Conclusions - enabling previously impossible measurements 

Our work shows that a passive in-motor telemetry layer can provide direct, synchronized access to bearing-level temperature inside a sealed electric machine. This measurement point was previously out of reach for conventional sensors.

With this direct access, engineers can detect early thermal deviations, improve electro-mechanical correlation, and validate electric vehicles (EVS) powertrain behavior under realistic operating conditions.

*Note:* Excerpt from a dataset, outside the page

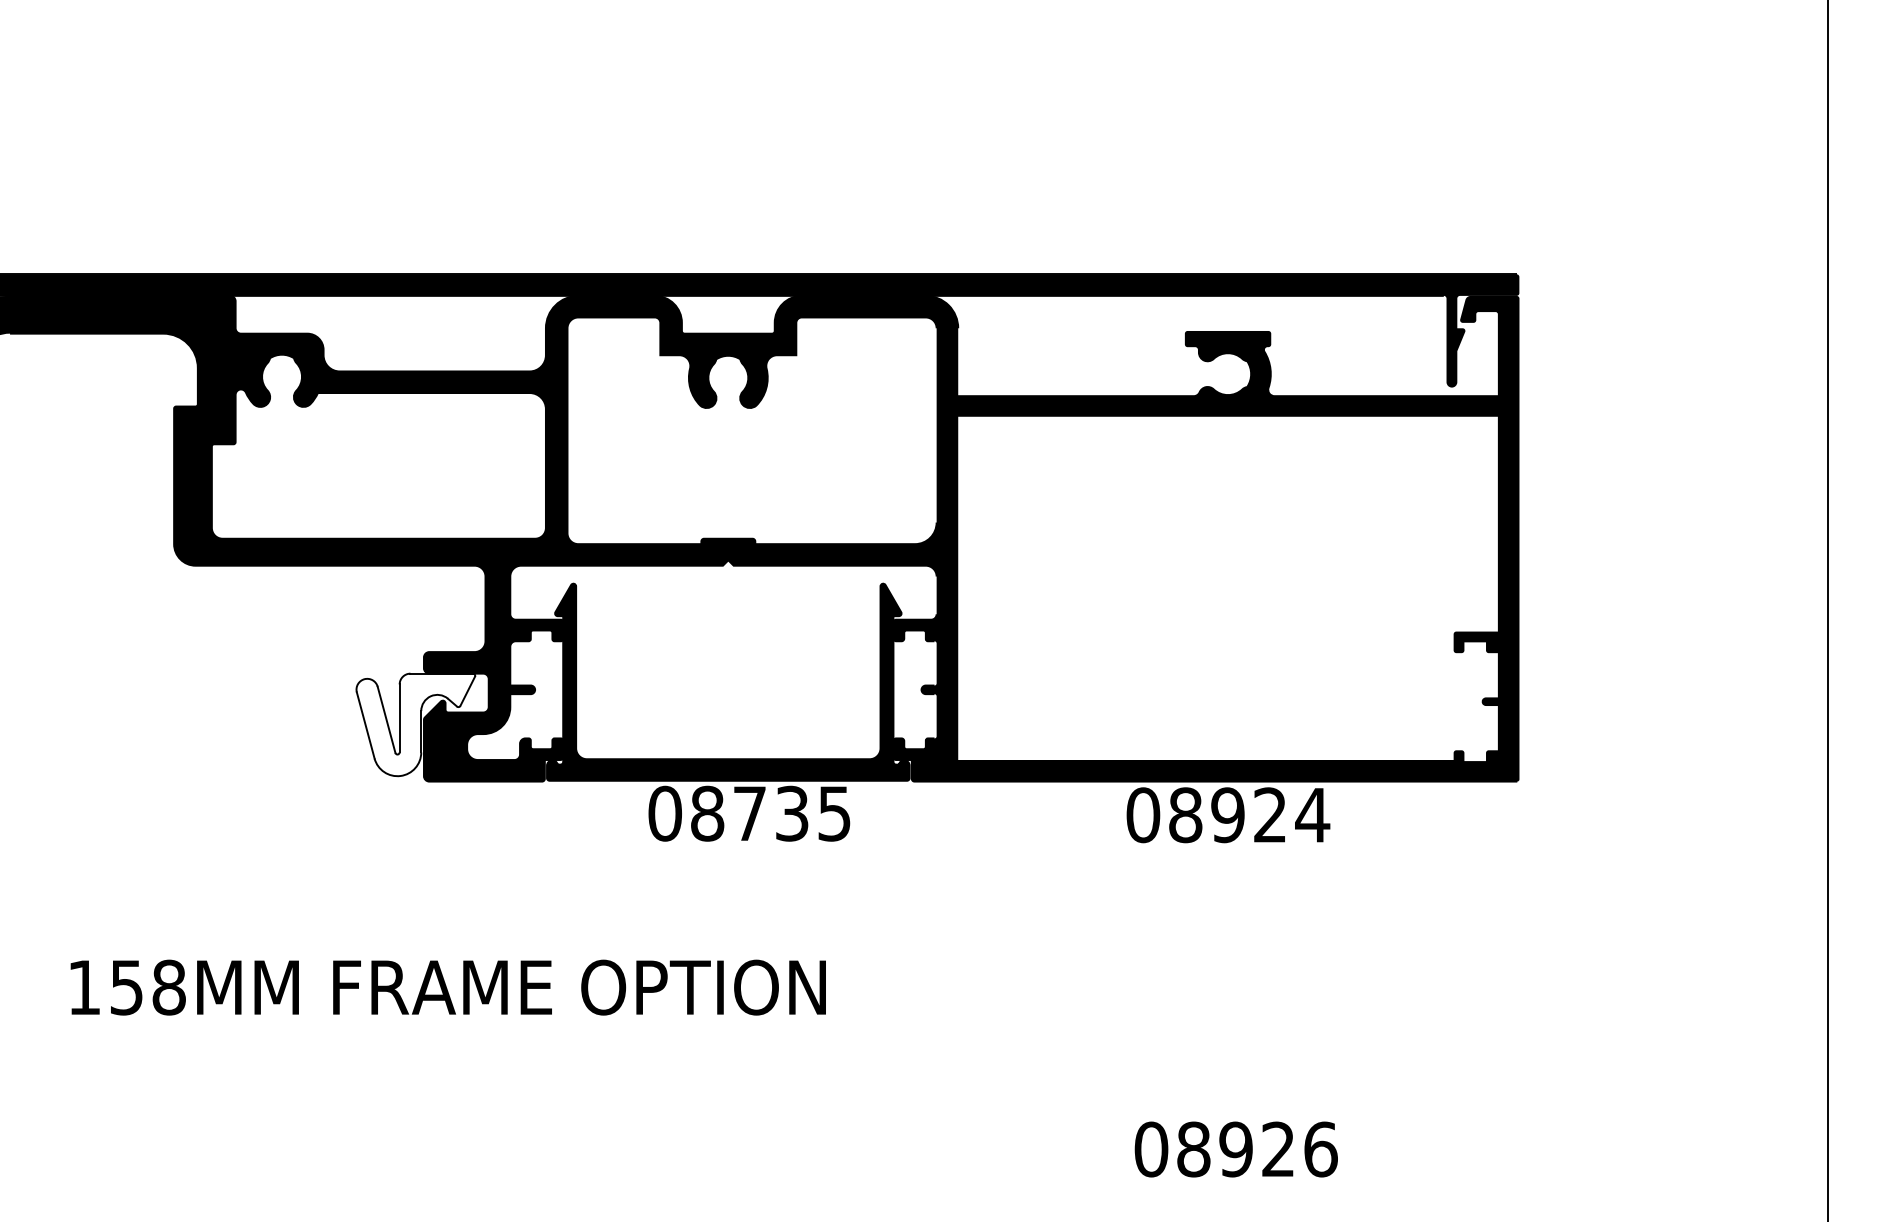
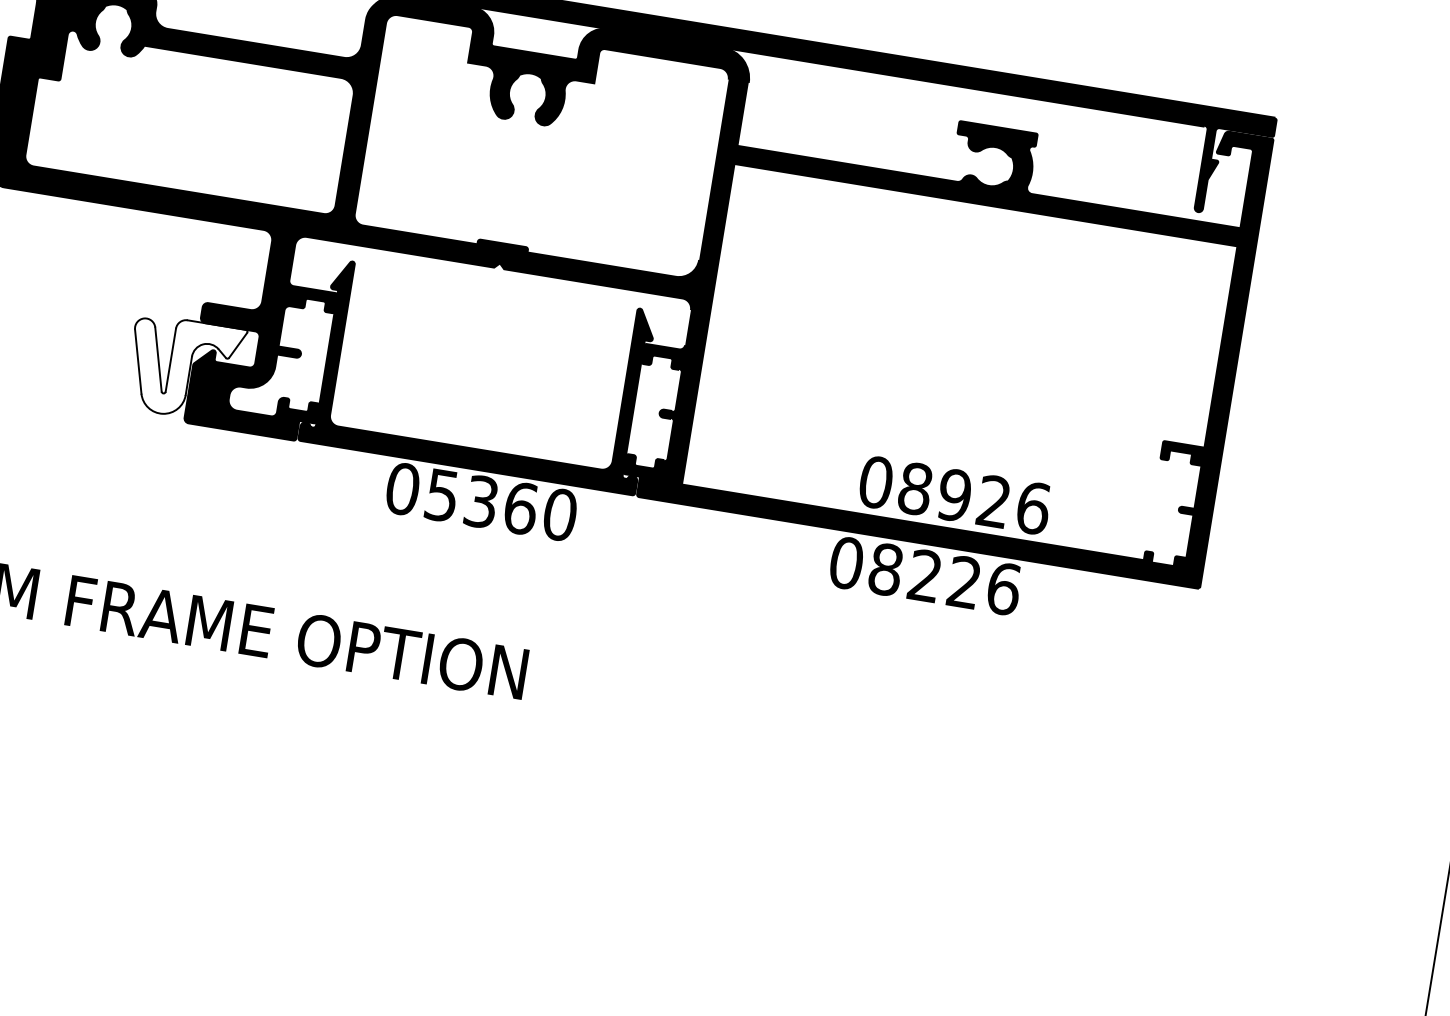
text: (771, 813) -> (501, 505), 08735 -> 05360
text: (1270, 815) -> (964, 582), 08924 -> 08226
text: (1235, 1149) -> (954, 495), moved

The approach is inherently extensible. The same architecture can evolve toward higher-temperature operation, enabling bearing-proximal measurements under extreme thermal loads. In parallel, the robustness demonstrated on a dynamometer test bench provides a credible foundation for on-vehicle deployment and for continuous bearing-level monitoring under real-world driving conditions. 

Beyond the specific MGU-K application developed with the F1 team, these results point to a broader trend in modern electric powertrains and industrial machinery. As power density increases, the main challenge is no longer sensor accuracy, but access to the measurement point itself.

Integrating passive RAIN telemetry into Dewesoft’s open Test and Measurement ecosystem offers a practical and scalable way to measure sealed, rotating, or otherwise inaccessible components that conventional technologies cannot easily reach.